Montag, 24. Oktober 2011

HUNGER



Der Film "Hunger" erzählt, wie Menschen, Gruppen und Organisationen darum ringen, eines der schlimmsten sozialen, politischen und ökonomischen Probleme unserer Tage zu lösen: den Hunger in der Welt. In fünf Ländern stellen Marcus Vetter und Karin Steinberger die Frage, wie Menschen mit dem Hunger leben, und warum so viele Konzepte der Entwicklungspolitik versagt haben. Von Haiti, wo die mittellosen Bauern mit den Zauberworten Freihandelspolitik und Strukturanpassung gelockt wurden, bis nach Kenia, wo ganze Landstriche seit Jahren von Lebensmittelhilfe abhängig sind.

Man kennt das Bild mittlerweile. Ein Boot voller Menschen am Touristenstrand auf Gran Canaria. Sie schleppen sich durch den Sand, halb verhungert, bleiben einfach liegen und schauen auf die unter Sonnenschirmen liegenden Touristen. Sie sind Boten eines explosionsartigen Bevölkerungs-wachstums, das zu 95 Prozent in den Entwicklungsländern stattfindet. Sie zahlen ein Vermögen, um auf überfüllten Fischerbooten in eine Welt überzusetzen, die sie nicht kennen, aber von der sie wunderbare Dinge gehört haben. Unvorstellbaren Reichtum glauben sie dort zu finden, und Glück. Was aber treibt Menschen dazu, ihre Familien und ihre Heimat zurückzulassen und ihr Leben für eine ungewisse Zukunft zu riskieren?

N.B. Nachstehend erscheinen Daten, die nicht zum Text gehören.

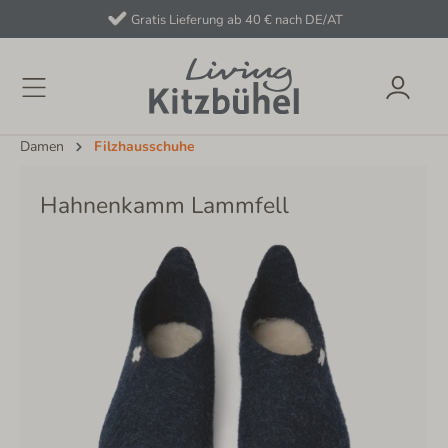
Gratis Lieferung ab 40 € nach DE/AT
Damen
Filzhausschuhe
Hahnenkamm Lammfell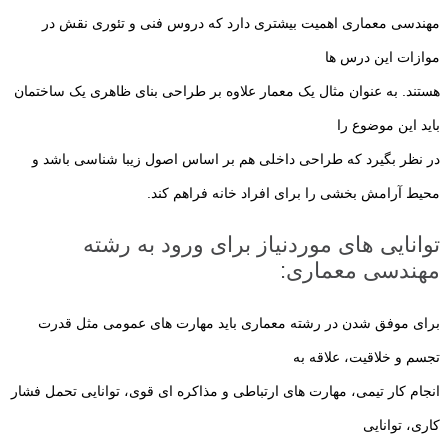
مهندسی معماری اهمیت بیشتری دارد که دروس فنی و تئوری نقش در
موازات این درس ها
هستند. به عنوان مثال یک معمار علاوه بر طراحی بنای ظاهری یک ساختمان
باید این موضوع را
در نظر بگیرد که طراحی داخلی هم بر اساس اصول زیبا شناسی باشد و
محیط آرامش بخشی را برای افراد خانه فراهم کند.
توانایی های موردنیاز برای ورود به رشته
مهندسی معماری:
برای موفق شدن در رشته معماری باید مهارت های عمومی مثل قدرت
تجسم و خلاقیت، علاقه به
انجام کار تیمی، مهارت های ارتباطی و مذاکره ای قوی، توانایی تحمل فشار
کاری، توانایی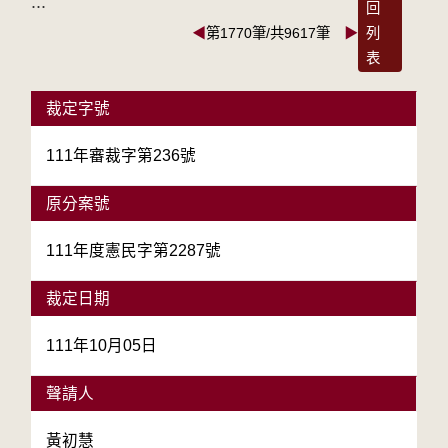
:::
回
◀
第1770筆/共9617筆
▶
列
表
裁定字號
111年審裁字第236號
原分案號
111年度憲民字第2287號
裁定日期
111年10月05日
聲請人
黃初慧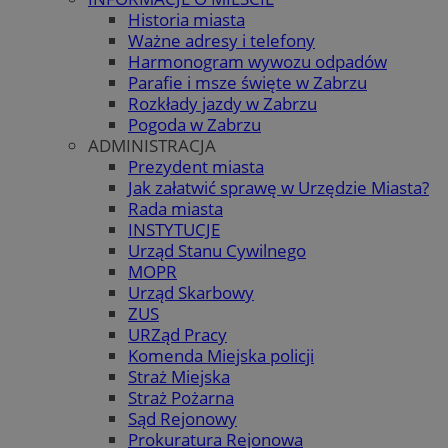
Historia miasta
Ważne adresy i telefony
Harmonogram wywozu odpadów
Parafie i msze święte w Zabrzu
Rozkłady jazdy w Zabrzu
Pogoda w Zabrzu
ADMINISTRACJA
Prezydent miasta
Jak załatwić sprawę w Urzędzie Miasta?
Rada miasta
INSTYTUCJE
Urząd Stanu Cywilnego
MOPR
Urząd Skarbowy
ZUS
URZąd Pracy
Komenda Miejska policji
Straż Miejska
Straż Pożarna
Sąd Rejonowy
Prokuratura Rejonowa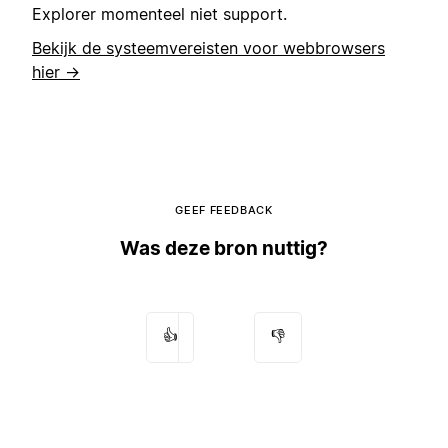
Explorer momenteel niet support.
Bekijk de systeemvereisten voor webbrowsers
hier →
GEEF FEEDBACK
Was deze bron nuttig?
👍
👎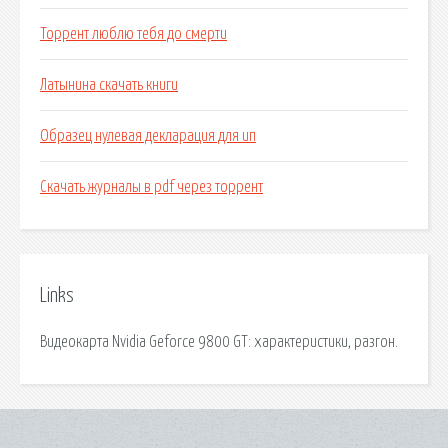
Торрент люблю тебя до смерти
Латынина скачать книги
Образец нулевая декларация для ип
Скачать журналы в pdf через торрент
Links
Видеокарта Nvidia Geforce 9800 GT: характеристики, разгон.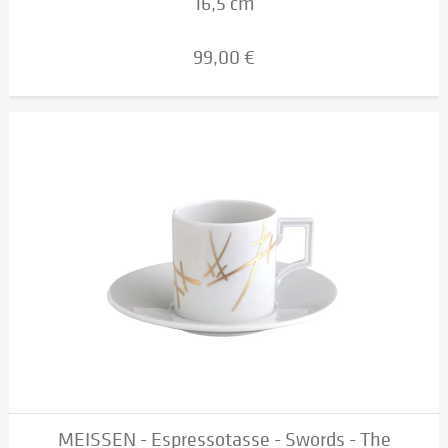
16,5 cm
99,00 €
MEISSEN - Espressotasse - Swords - The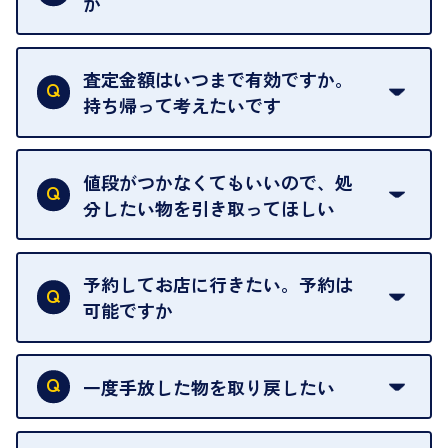
か
はい。全店舗一律です。
ただし、中古市場は日々変動するため、査定した日
査定金額はいつまで有効ですか。
によって査定額が変わることはございます。
持ち帰って考えたいです
査定額は当日限り有効です。
中古市場が日々変動するため、翌日には査定額が変
値段がつかなくてもいいので、処
わることがございます。
分したい物を引き取ってほしい
再販不可能な物は、場合によってはお断りすること
がございます。ご了承ください。
予約してお店に行きたい。予約は
可能ですか
申し訳ありませんが、現在はご来店の予約は承って
おりません。
一度手放した物を取り戻したい
ご予約がなくてもお待たせすることがないよう体制
当店は質店ではありませんので、買い取ったお品物
を整えておりますので、お好きな時にお越しくださ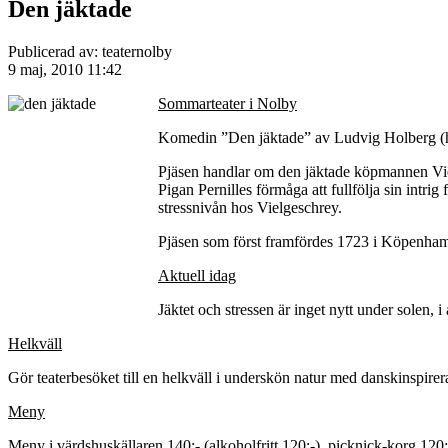
Den jäktade
Publicerad av: teaternolby
9 maj, 2010 11:42
Sommarteater i Nolby
Komedin ”Den jäktade” av Ludvig Holberg (ha
Pjäsen handlar om den jäktade köpmannen Vielg
Pigan Pernilles förmåga att fullfölja sin intri
stressnivån hos Vielgeschrey.
Pjäsen som först framfördes 1723 i Köpenhamn 
Aktuell idag
Jäktet och stressen är inget nytt under solen, 
Helkväll
Gör teaterbesöket till en helkväll i underskön natur med danskinspire
Meny
Meny i värdshuskällaren 140:- (alkoholfritt 120:-), picknick-korg 120: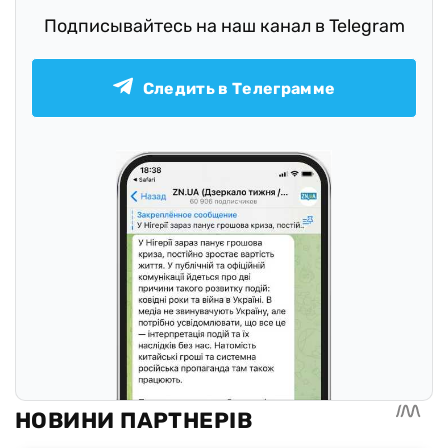
Подписывайтесь на наш канал в Telegram
Следить в Телеграмме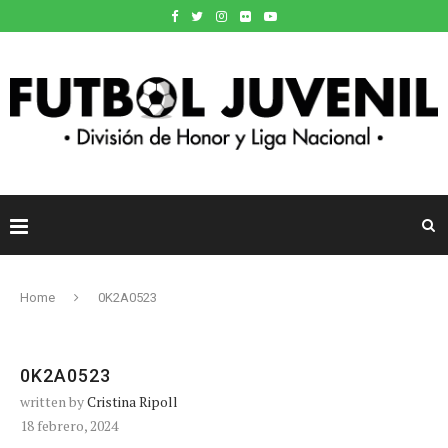
Home
0K2A0523
0K2A0523
written by
Cristina Ripoll
18 febrero, 2024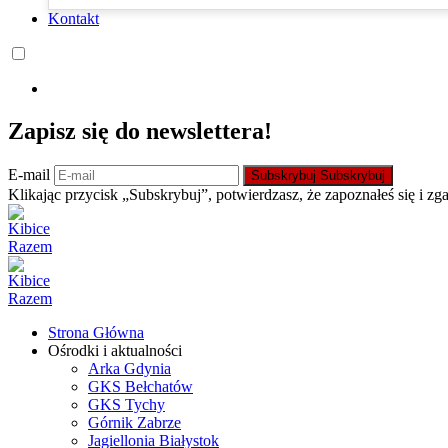
Kontakt
Zapisz się do newslettera!
E-mail
Subskrybuj
Subskrybuj
Klikając przycisk „Subskrybuj”, potwierdzasz, że zapoznałeś się i zg
Strona Główna
Ośrodki i aktualności
Arka Gdynia
GKS Bełchatów
GKS Tychy
Górnik Zabrze
Jagiellonia Białystok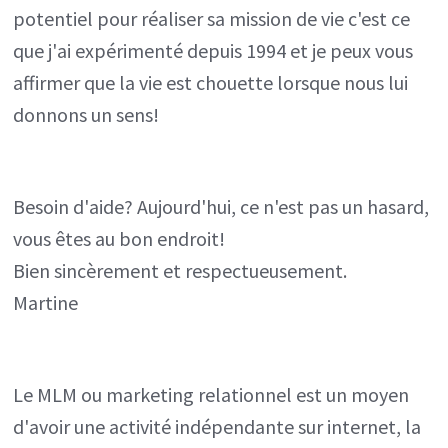
potentiel pour réaliser sa mission de vie c'est ce
que j'ai expérimenté depuis 1994 et je peux vous
affirmer que la vie est chouette lorsque nous lui
donnons un sens!
Besoin d'aide? Aujourd'hui, ce n'est pas un hasard,
vous êtes au bon endroit!
Bien sincèrement et respectueusement.
Martine
Le MLM ou marketing relationnel est un moyen
d'avoir une activité indépendante sur internet, la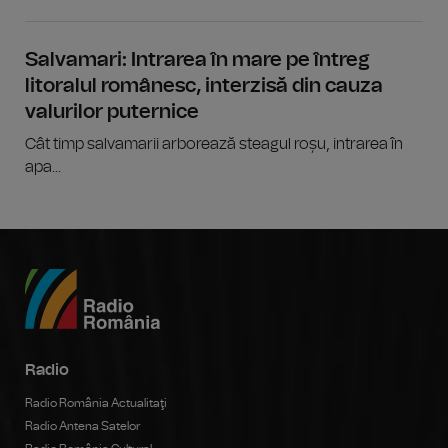
Salvamari: Intrarea în mare pe întreg
litoralul românesc, interzisă din cauza
valurilor puternice
Cât timp salvamarii arborează steagul roșu, intrarea în
apa...
Radio
Radio România Actualitaţi
Radio Antena Satelor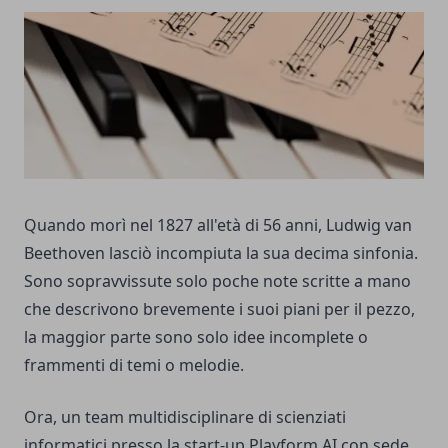
Quando morì nel 1827 all'età di 56 anni, Ludwig van
Beethoven lasciò incompiuta la sua decima sinfonia.
Sono sopravvissute solo poche note scritte a mano
che descrivono brevemente i suoi piani per il pezzo,
la maggior parte sono solo idee incomplete o
frammenti di temi o melodie.
Ora, un team multidisciplinare di scienziati
informatici presso la start-up Playform AI con sede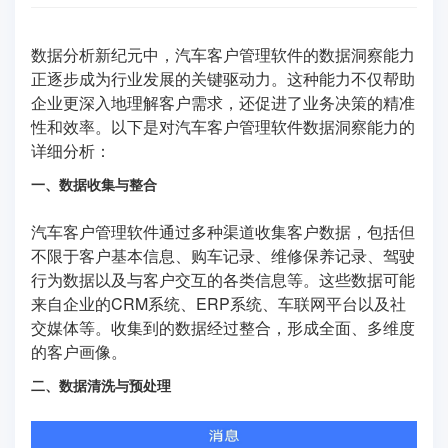
数据分析新纪元中，汽车客户管理软件的数据洞察能力
正逐步成为行业发展的关键驱动力。这种能力不仅帮助
企业更深入地理解客户需求，还促进了业务决策的精准
性和效率。以下是对汽车客户管理软件数据洞察能力的
详细分析：
一、数据收集与整合
汽车客户管理软件通过多种渠道收集客户数据，包括但
不限于客户基本信息、购车记录、维修保养记录、驾驶
行为数据以及与客户交互的各类信息等。这些数据可能
来自企业的CRM系统、ERP系统、车联网平台以及社
交媒体等。收集到的数据经过整合，形成全面、多维度
的客户画像。
二、数据清洗与预处理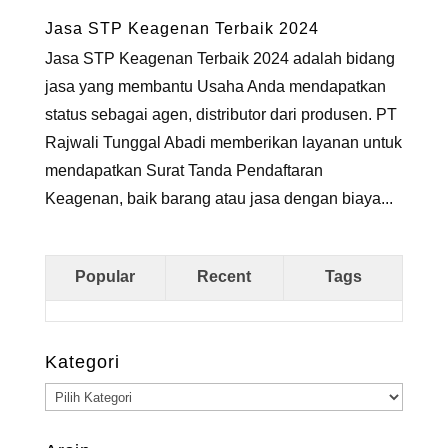
Jasa STP Keagenan Terbaik 2024
Jasa STP Keagenan Terbaik 2024 adalah bidang
jasa yang membantu Usaha Anda mendapatkan
status sebagai agen, distributor dari produsen. PT
Rajwali Tunggal Abadi memberikan layanan untuk
mendapatkan Surat Tanda Pendaftaran
Keagenan, baik barang atau jasa dengan biaya...
Popular
Recent
Tags
Kategori
Kategori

Warum ist die Bekämpfung von Hunger so schwierig? Fakt ist: Es werden zehn Prozent mehr Lebensmittel produziert als man benötigt, um alle Menschen satt zu bekommen. Marcus Vetter und Karin Steinberger sind in fünf Ländern auf Spurensuche gewesen: Was sind die Gründe für Hunger?

Mauretanien ist für viele Afrikaner das Tor zur Welt – d. h. Europa. Tausende versuchen von der Hafenstadt Nouadhibou aus vor dem Hunger zu fliehen. Für viele ist es eine Flucht in den Tod. In Kenia verdursten im Schatten der Touristenhotels die Menschen, weil die reichen Wasservorkommen kanalisiert wurden, um zum Beispiel die riesigen Rosenplantagen zu bewässern. Die Blumen sind für europäische Großmärkte bestimmt. Deshalb glaubt eine junge Kenianerin, dass in Europa paradiesische Zustände herrschen.

In Indien versuchen Kleinbauern mit geringem Erfolg mit gen-manipuliertem Reis zu überleben. In Brasilien stellen Bauern längst die Bewohner der Favelas an der Peripherie der Großstädte. Brutal durchgesetzte Monokulturen der Großunternehmen haben ihnen die Lebensgrundlage entzogen. Auch noch ein halbes Jahr nach dem schweren Erdbeben auf Haiti, gehört Hunger zum Alltag der Menschen.

An fünf Beispielen dokumentieren Marcus Vetter und Karin Steinberger in ihrem Film Hunger in der Welt: Dabei haben sie auf die üblichen Bilder von hungernden afrikanischer Kinder verzichtet, sondern machen Hunger als Symptom einer globalen Krise deutlich. Für bloße Betroffenheit ist es inzwischen zu spät.
Mit ihrer Dokumentation „Hunger“ ist Karin Steinberger und Marcus Vetter inhaltlich und formal ein vorzüglicher Film gelungen, der unsentimental von Verlusten berichtet, aber auch Perspektiven aufzeigt.